Coronavius est un mot interdit: la police arrête les gens dans des masques

Le Turkménistan a interdit aux médias d'utiliser le mot koronavirus, des reportages étrangers. Selon une déclaration de Reporters sans frontières (RSF), le mot Coronavirus a également été supprimé des brochures sur la santé distribuées dans les écoles, les hôpitaux et les entreprises. L'État riche d'Asie centrale, qui borde l'Iran, n'a pas déclaré [...]
Selon une déclaration de Reporters sans frontières (RSF), le mot Coronavirus a également été supprimé des brochures sur la santé distribuées dans les écoles, les hôpitaux et les entreprises.
L'État riche d'Asie centrale, qui borde l'Iran, n'a signalé aucune infection jusqu'à présent, avec plus de 44 000 infectés en Iran voisin.
Selon Reporters sans frontières, dont le siège est à Paris, la police civile risque d'arrêter des personnes portant des masques ou de discuter de coronaires.
Les citoyens turkmènes n'ont accès qu'à des informations unilatérales et rares sur la pandémie coronarienne, et les autorités disent qu'aucun cas d'infection n'a été signalé dans le pays.

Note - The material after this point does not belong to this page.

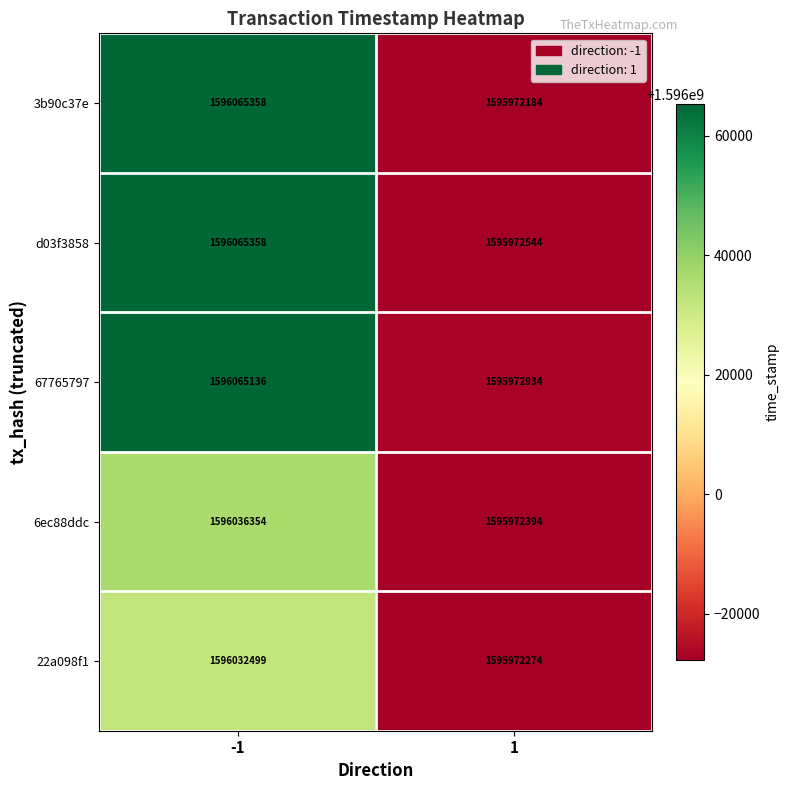

What is the difference between the 22a098f1 values at -1 and 1?

60225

Le 13 mars, le président Gurbalunki Berdimuhamedov a donné l'ordre d'arroser les espaces publics de la plante harmala traditionnelle, censée être une protection contre l'épidémie.
Le Turkménistan se classe au dernier rang du classement de la liberté de la presse 2019 publié par Reporters sans frontières et est le pays le plus fermé au monde.
Le gouvernement contrôle tous les médias locaux et n'a qu'une petite partie des internautes qui ne peuvent accéder qu'à la version très censurée du réseau, généralement dans les cafés où ils doivent d'abord révéler leur identité.